Os celulares, nos últimos anos, tornaram-se o principal meio de comunicação entre as pessoas e a tecnologia 5G, que começa a ser implementada em alguns países, irá facilitar o uso desses aparelhos, trazendo maior velocidade de conexão e melhorando o que é chamado de internet móvel, o acesso que cada um faz da grande rede no seu celular. Um passo adiante será a conexão dos mais diversos aparelhos à rede, chegando aos automóveis, que podem ganhar algum tipo de automação, desde que haja rede 5G disponível.
A conectividade também avançava com o começo da implementação do 5G, de acordo com os padrões estabelecidos pela 3GPP. Em 2019, a expectativa era de uma internet móvel de alta velocidade e baixa latência. Isso não apenas implicava downloads velozes, mas também a capacidade de realizar cirurgias à distância, carros conectados e cidades inteligentes. Se essa infraestrutura se expandisse de forma abrangente, poderia diminuir as disparidades no acesso à informação e criar novas oportunidades de trabalho e educação a distância.
No caso específico do Brasil, uma das tecnologias mais promissoras e que está sendo desenvolvida pelo Banco Central é o Pix. Este é um sistema de pagamento online que foi planejado para funcionar 24 horas por dia e que, no caso de contas individuais de pessoa física, não terá tarifa. A ideia é fazer pagamentos de forma rápida e segura, com a transação sendo efetivada de modo instantâneo, evitando a burocracia dos bancos, e tornando mais fácil lidar com dinheiro. A previsão é que o novo sistema comece a ser implantado ainda neste ano, mas neste momento não há data definida para que comece a funcionar.
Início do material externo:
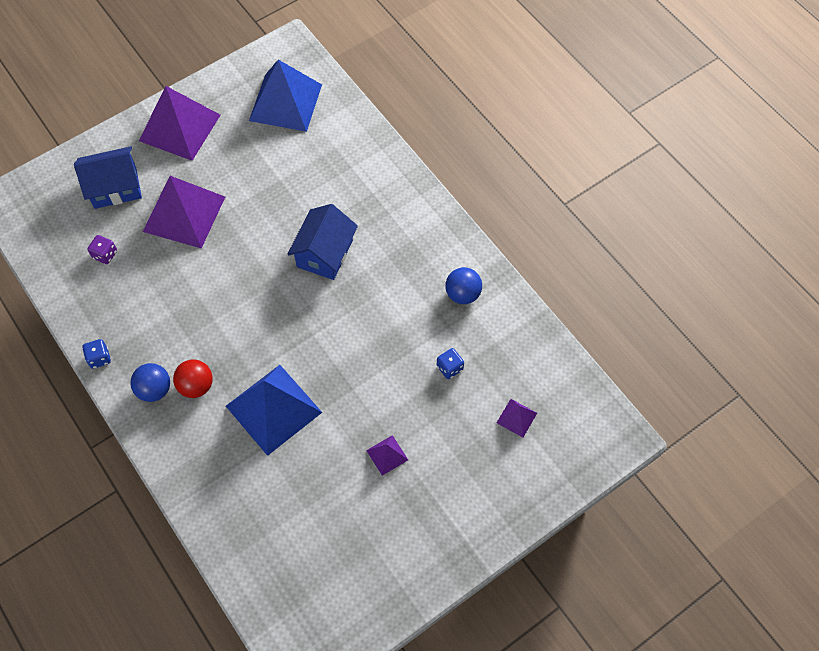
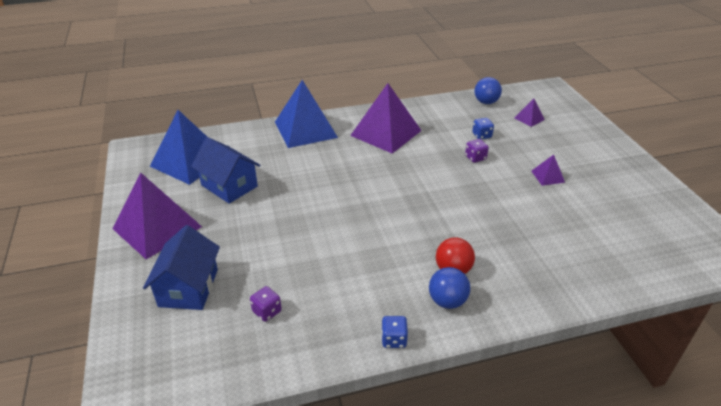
camera: 70 degrees left, 25 degrees down
purple pyramid [143,176,225,249] -> purple pyramid moved to [350,83,422,154]
blue pyramid [226,365,322,456] -> blue pyramid moved to [275,80,338,148]
blue house [288,204,358,280] -> blue house moved to [191,137,261,204]
blue ball [445,267,482,304] -> blue ball moved to [474,77,502,104]
none -> purple dice [465,139,489,163]

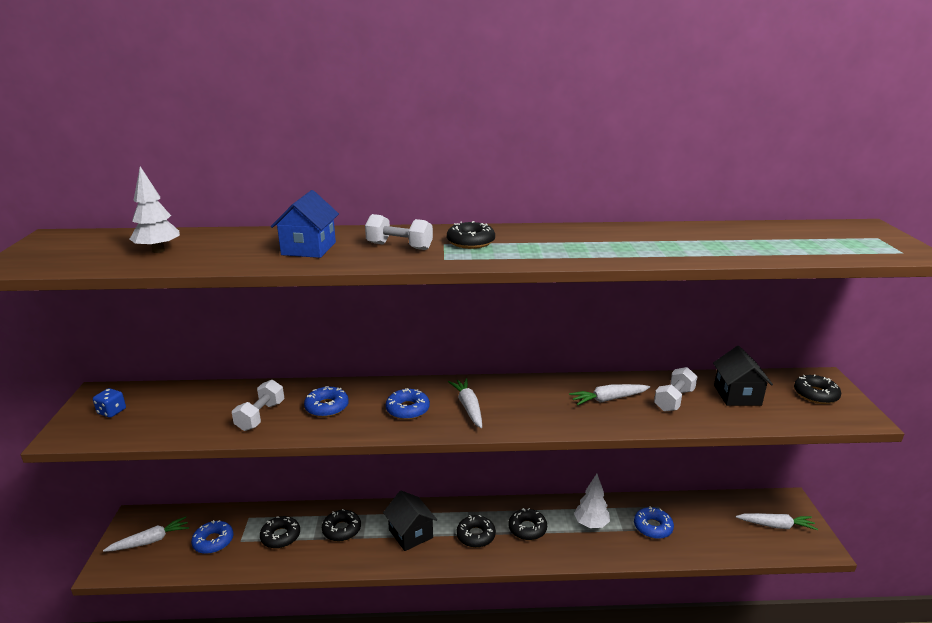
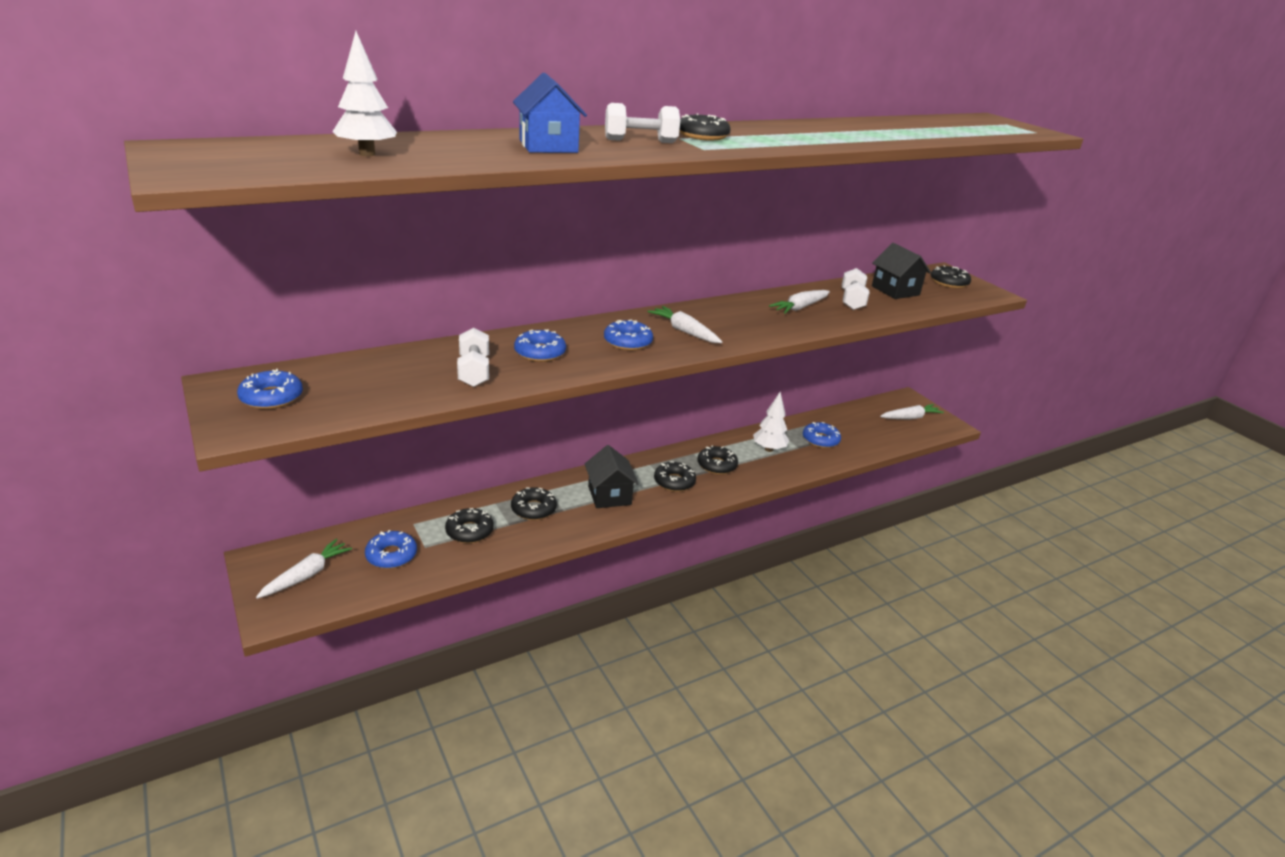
camera: 30 degrees left, 5 degrees up
blue dice [93,388,126,418] -> blue donut [237,369,303,409]
black house [383,491,437,551] -> black house turned 45 degrees clockwise [585,445,639,508]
A ciência age em todas as áreas e uma delas é a de comida. Empresas e pesquisas começam a trabalhar com a produção de proteínas vegetais que simulam a carne e têm o mesmo valor nutritivo que elas. Quem estuda a questão a vê como uma alternativa, mas pensa que, no futuro, ela pode impactar o meio ambiente de modo significativo, pois aliviaria a pressão sobre os recursos naturais e contribuiria para a melhoria do meio ambiente, enfrentando as mudanças climáticas.
Estas são apenas algumas das tecnologias que podem chegar em 2020. Se vingarem, irão influenciar decisões, comportamentos e expectativas. A partir desse ponto, o futuro pode ser mais integrado, automatizado e personalizado, mudando o que hoje é geral, feito para todos, para o que é individual, criado para um determinado indivíduo e suas necessidades. Se vão ou não impactar o futuro, é questão de ver à frente.
Mas se as tecnologias têm a possibilidade de melhorar a vida humana, elas também trazem indagações como a invasão de privacidade de quem está permanentemente ligado, a desigualdade de acesso a elas, com maior facilidade para quem tem melhor condição financeira e a adaptação profissional. São questões que devem ser enfrentadas, principalmente na parte de exclusão social, que pode colocar de lado uma porção significativa da sociedade.
A tecnologia, como já afirmado várias vezes, não é boa, nem má. O que vai determinar o que será é a maneira de uso. Esperemos que seja usada para o bem, beneficiando os humanos.